# Written task
Update the Paris forum thread from "Paris is a feast" to "(Feb 19, 2008)", changing "spring" to "autumn", and give that portion in full.

# Paris: The Clichés are Clichés for a reason!



## Bristol Mike (Aug 5, 2007)

Truly superb display of photos, really capturing Paris at its best. I've heard so many mixed opinions about Paris from it being like a museum to even being boring... but sebvill just wrote a perfect comment echoing my thoughts. 

Paris is a feast in my eyes. I visited in spring 2010 and was not disappointed at all. Can't wait to go back. Beautiful city! (and beautiful photos  )


----------



## christos-greece (Feb 19, 2008)

Indeed superb, very nice updates :cheers:


----------



## Benonie (Dec 21, 2005)

Great thread! Paris truely is one of the most beautiful European capitals. :cheers:


----------



## aljuarez (Mar 16, 2005)

The tiny Furstenberg square, in Saint Germain, feels like a discovery when you walk through. It certainly lacks tour-group crowds. 







Most people visiting the square are there to visit the tiny museum Delacroix, housed in the painter's former residence. But even if you don't care about romantic artists, you could spend a delicious hour here, in the garden. Very civilized!












Saint Germain des Prés, one of the oldest churches in Paris, and the reason the neighborhood is named Saint Germain.

# Source excerpt
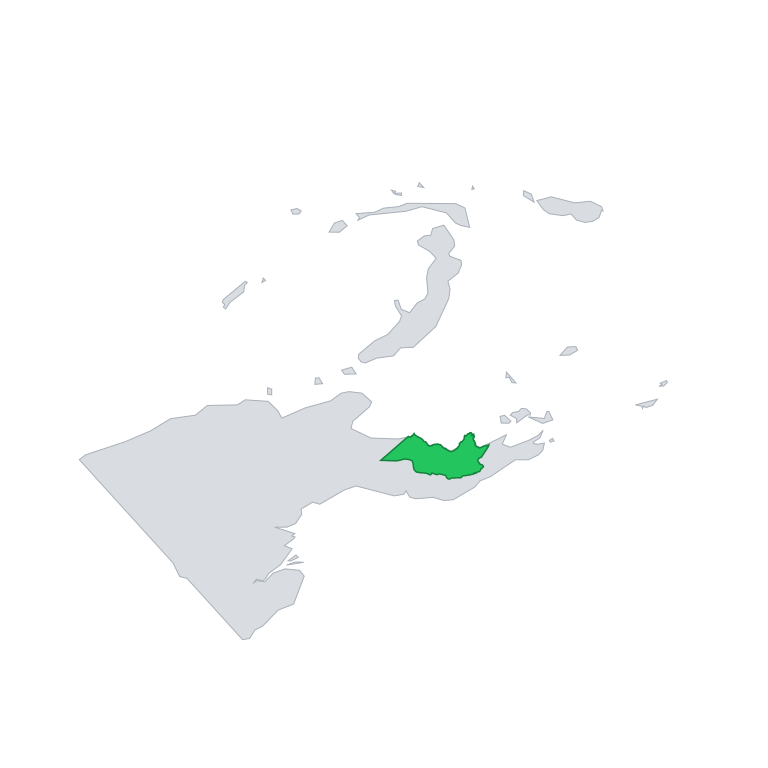 Papua New Guinea, with Northern highlighted, rotated 319°
{"feature_id": "PNG-1256", "entity_name": "Northern", "entity_type": "Province", "adm_level": 1, "iso_a3": "PNG", "parent_name": "Papua New Guinea", "parent_adm1": "", "projection": "albers", "projection_center": [148.587, -8.98], "detail": "fine", "context": "in_parent", "style": "filled", "palette": "green", "viewbox_px": 768, "rotation_deg": 319, "n_neighbors": 0, "source": "natural_earth", "source_scale": "10m", "svg_char_len": 7170}
<svg xmlns="http://www.w3.org/2000/svg" viewBox="0 0 768 768"><g transform="rotate(319 384 384)"><path d="M109.5,484.1L107.8,401.4L103.5,395.3L107.4,380.5L104.4,241.2L112.4,241.7L151.2,257.9L177.4,266.3L200.1,270.1L221.2,283.8L236.6,284.3L259.7,303.6L268.9,304.9L285.2,321.1L286.3,334.3L284.5,342.7L309.2,350.5L332.7,361.7L345.5,362.8L352.6,366.8L361.3,376.4L363.0,389.4L357.9,391.7L336.0,391.7L329.9,395.9L338.7,416.2L358.6,434.8L373.5,443.3L378.0,460.1L385.5,465.3L390.4,478.7L398.1,480.1L413.1,478.0L415.6,483.6L413.3,492.0L415.5,495.4L443.1,502.6L433.8,507.0L438.0,514.7L456.0,521.4L467.1,524.0L473.8,523.3L466.0,527.0L459.0,525.8L457.7,527.0L460.5,530.3L466.3,533.8L460.3,538.2L454.3,538.8L443.1,535.9L433.5,527.4L403.4,523.7L393.0,520.1L384.8,521.3L360.4,516.8L352.5,511.0L347.1,502.1L332.6,491.4L329.2,486.2L330.6,479.1L326.6,480.2L318.3,475.1L296.0,442.6L284.7,438.0L256.7,432.6L252.5,426.3L239.4,424.0L236.5,428.3L225.8,431.3L216.7,428.3L207.6,420.4L218.5,438.4L214.7,438.3L216.5,441.1L214.5,441.6L202.8,440.7L206.5,448.1L187.3,452.5L173.0,451.3L166.2,453.3L163.4,453.1L159.6,447.6L154.4,448.7L158.8,448.8L164.4,455.1L176.3,454.0L188.0,458.6L198.0,469.2L197.7,476.7L171.4,490.8L155.9,485.2L133.4,487.1L125.4,485.0L115.4,487.8L109.5,484.1ZM511.5,298.6L517.0,302.4L522.7,298.5L533.4,303.4L531.2,321.4L527.7,326.3L518.5,328.0L517.4,330.6L523.2,341.2L520.7,345.0L512.8,348.9L499.7,348.3L496.2,355.6L489.0,362.0L460.8,374.6L430.2,375.5L420.2,367.6L409.6,369.0L395.5,359.7L383.6,355.8L381.2,352.3L381.5,347.6L384.8,344.9L405.9,345.4L419.3,349.1L437.0,346.9L441.9,344.1L443.8,332.6L446.7,327.8L449.7,330.0L446.0,338.9L450.1,347.0L462.6,344.6L470.6,346.6L476.8,344.2L485.8,331.8L492.9,326.2L505.8,323.4L505.6,314.2L501.2,301.6L503.1,297.9L511.5,298.6ZM664.5,393.0L662.9,397.1L662.0,395.8L655.5,399.4L648.2,398.1L641.7,393.9L636.8,386.5L636.7,378.3L629.6,374.5L620.5,364.0L618.7,357.1L619.7,345.8L633.1,352.6L646.7,372.4L659.7,381.5L664.5,393.0ZM560.6,304.2L551.4,322.0L545.8,314.6L543.6,309.4L543.3,295.8L529.0,275.1L514.1,268.2L483.7,246.7L471.7,243.3L474.7,242.3L474.7,237.1L489.7,248.3L499.0,251.0L511.4,259.7L519.9,262.7L556.4,294.9L560.6,304.2ZM317.9,214.8L346.8,215.5L347.3,217.8L343.5,218.1L338.6,222.4L321.3,221.3L313.8,223.5L313.2,220.5L316.0,219.6L315.6,216.4L317.9,214.8ZM462.2,489.9L467.4,493.0L471.8,492.6L475.1,496.2L475.6,502.0L473.8,503.3L472.5,501.5L458.7,500.3L461.4,497.0L458.8,490.4L462.2,489.9ZM460.1,240.4L449.9,240.2L442.2,233.3L452.2,230.0L459.8,233.2L460.1,240.4ZM482.4,515.2L488.9,511.6L490.4,512.9L487.9,521.8L477.9,517.9L471.3,503.5L482.4,515.2ZM535.6,477.9L546.6,476.4L551.8,480.4L553.3,481.8L552.2,485.6L543.2,483.9L535.6,477.9ZM560.0,564.7L580.3,574.8L572.7,576.4L566.3,573.6L565.5,571.2L563.0,572.0L564.3,570.3L560.0,564.7ZM369.6,358.1L360.5,350.7L361.0,345.7L370.7,350.1L369.6,358.1ZM455.4,495.4L452.7,495.6L446.8,490.4L450.4,484.6L454.5,486.8L455.4,495.4ZM616.6,345.3L612.8,333.2L616.3,329.7L619.7,337.3L616.6,345.3ZM337.9,343.5L331.6,338.9L336.2,334.5L339.0,336.8L337.9,343.5ZM435.0,199.1L431.4,199.9L426.7,196.0L428.0,191.6L433.5,194.5L435.0,199.1ZM295.9,314.2L292.1,318.5L289.5,315.2L293.7,310.4L295.9,314.2ZM484.2,455.4L484.3,469.8L481.5,466.9L482.9,461.0L480.0,459.3L484.2,455.4ZM200.3,460.1L206.5,465.9L191.5,456.7L200.3,460.1ZM205.6,458.6L197.4,456.3L195.7,454.5L205.4,455.3L205.6,458.6ZM599.5,566.7L598.9,568.7L593.6,569.0L590.1,566.0L593.5,566.8L593.0,564.7L599.5,566.7ZM542.7,255.2L542.9,261.8L539.1,257.1L542.7,255.2ZM522.5,251.4L520.9,253.2L517.0,248.5L517.8,247.6L522.5,251.4ZM475.6,535.6L475.0,538.5L471.4,537.0L471.9,535.1L475.6,535.6ZM519.2,246.3L516.3,247.0L516.8,242.5L519.2,246.3ZM362.3,224.8L362.6,228.1L358.5,227.3L362.3,224.8ZM580.6,292.8L580.1,295.9L577.9,294.8L580.6,292.8Z" fill="#d9dde1" stroke="#a8b0b8" stroke-width="1"/><path d="M368.0,439.5L368.4,440.9L368.8,441.5L369.5,441.5L370.3,441.4L370.9,441.3L371.3,441.7L371.7,441.5L372.1,441.5L373.0,441.5L373.2,441.3L373.8,441.1L374.2,441.1L373.9,441.6L373.9,442.2L374.7,445.6L375.2,446.5L375.4,447.5L376.1,448.9L376.4,449.8L376.6,450.8L376.7,451.9L376.3,452.8L377.4,455.1L377.6,455.9L377.5,456.5L377.1,457.9L377.1,458.6L377.2,459.4L377.3,460.1L377.6,460.7L378.2,461.1L379.5,461.7L379.9,462.2L380.8,461.9L381.5,462.2L382.1,462.5L382.6,462.7L382.9,462.8L383.1,463.0L383.4,463.3L383.5,463.6L383.7,463.9L385.0,464.3L385.3,464.6L385.7,465.6L386.1,466.1L386.6,466.7L386.9,467.3L386.8,469.9L387.2,472.4L387.4,472.7L387.8,472.8L388.0,472.9L388.3,473.1L388.3,473.4L388.3,473.6L388.1,474.0L388.1,474.4L388.4,474.8L388.5,475.1L388.9,476.6L389.5,478.0L390.5,479.2L391.8,479.9L395.0,480.5L396.3,480.4L396.9,480.7L397.2,480.5L398.8,480.1L399.4,480.1L399.9,480.0L400.3,479.9L401.1,479.4L401.5,479.1L401.8,478.7L401.9,478.3L402.2,478.4L402.9,478.4L403.7,478.4L404.2,478.1L405.0,478.7L406.0,478.6L408.4,478.1L408.6,478.0L408.7,477.9L408.8,477.8L408.9,477.4L409.1,477.3L409.3,477.2L409.6,477.1L410.1,476.4L410.5,476.1L411.1,475.8L411.5,476.9L414.8,476.7L415.6,477.4L416.0,477.2L416.3,477.1L416.5,477.3L416.6,477.7L416.9,477.7L417.2,477.4L417.6,477.6L417.8,478.1L417.9,478.5L417.8,479.0L417.6,479.5L417.1,480.2L417.3,480.3L417.5,480.4L417.9,480.5L417.3,480.7L417.0,480.7L416.6,480.7L417.1,481.2L417.8,481.3L418.3,481.5L418.1,482.2L417.8,482.8L417.1,483.3L416.5,483.5L415.9,483.3L415.6,483.6L415.0,484.7L414.8,485.2L414.8,486.0L414.4,487.2L414.3,488.0L414.1,488.6L412.8,489.7L412.5,490.6L412.7,491.4L413.4,492.9L413.6,493.7L414.2,495.0L415.5,495.6L418.1,496.1L419.1,496.6L419.3,496.8L419.7,497.2L419.9,497.4L420.1,497.4L420.5,497.3L421.1,497.8L422.4,498.4L422.1,498.9L422.6,499.0L422.8,499.0L422.3,499.3L420.6,500.0L409.5,503.1L409.2,503.1L407.9,502.6L407.3,502.5L406.4,502.5L405.9,502.5L405.5,502.7L404.9,503.2L404.7,503.4L404.5,503.6L404.4,504.0L404.2,504.6L404.1,504.9L404.2,506.2L403.8,506.4L403.8,506.6L403.8,506.9L403.9,507.2L404.0,507.6L404.9,509.2L405.1,509.6L405.1,510.1L405.1,510.8L405.0,511.2L404.9,511.5L404.7,511.7L404.3,511.8L403.8,511.8L401.8,511.8L401.3,511.9L400.1,512.3L399.2,512.7L398.8,512.7L398.3,512.6L397.4,512.0L397.0,511.8L396.4,511.7L395.3,511.8L394.8,511.7L394.5,511.5L394.4,511.2L394.4,510.8L394.4,510.6L394.4,510.4L394.2,510.2L393.8,510.2L393.5,510.4L393.2,510.6L392.9,510.8L392.7,510.8L392.4,510.7L392.2,510.6L391.0,509.8L390.5,509.5L389.5,509.2L388.9,508.9L387.4,507.7L385.8,506.9L383.3,505.0L382.8,504.9L382.3,504.9L381.8,505.1L381.4,505.3L381.0,505.3L380.5,505.1L379.9,504.7L377.9,502.9L375.6,501.3L374.8,500.5L373.6,499.5L373.1,499.3L371.5,498.9L371.0,498.6L370.4,498.1L369.9,497.0L369.8,496.3L369.9,495.6L370.3,494.5L370.4,493.9L370.3,493.3L370.0,492.6L367.0,488.4L366.4,487.9L366.0,487.7L365.3,487.6L365.0,487.5L364.7,487.3L364.4,487.0L363.9,486.4L362.0,483.0L361.5,482.6L361.3,482.5L361.1,482.5L360.7,482.9L360.4,483.0L360.0,483.1L359.6,483.1L359.2,482.8L358.9,482.3L357.6,479.4L357.4,479.1L357.1,478.8L356.6,478.4L355.3,476.7L354.7,476.1L354.0,475.7L353.5,475.2L352.9,474.6L352.3,473.5L351.1,472.3L350.8,471.8L350.6,471.2L350.5,469.4L350.6,468.7L350.8,467.6L354.1,462.5L354.8,460.4L353.9,458.3L352.4,456.3L350.7,454.5L349.1,453.4L346.4,452.2L343.0,450.2L331.5,439.5L368.0,439.5Z" fill="#22c55e" stroke="#15803d" stroke-width="1.5"/></g></svg>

# Exercise output
Paris is a feast in my eyes. I visited in autumn 2010 and was not disappointed at all. Can't wait to go back. Beautiful city! (and beautiful photos  )


----------



## christos-greece (Feb 19, 2008)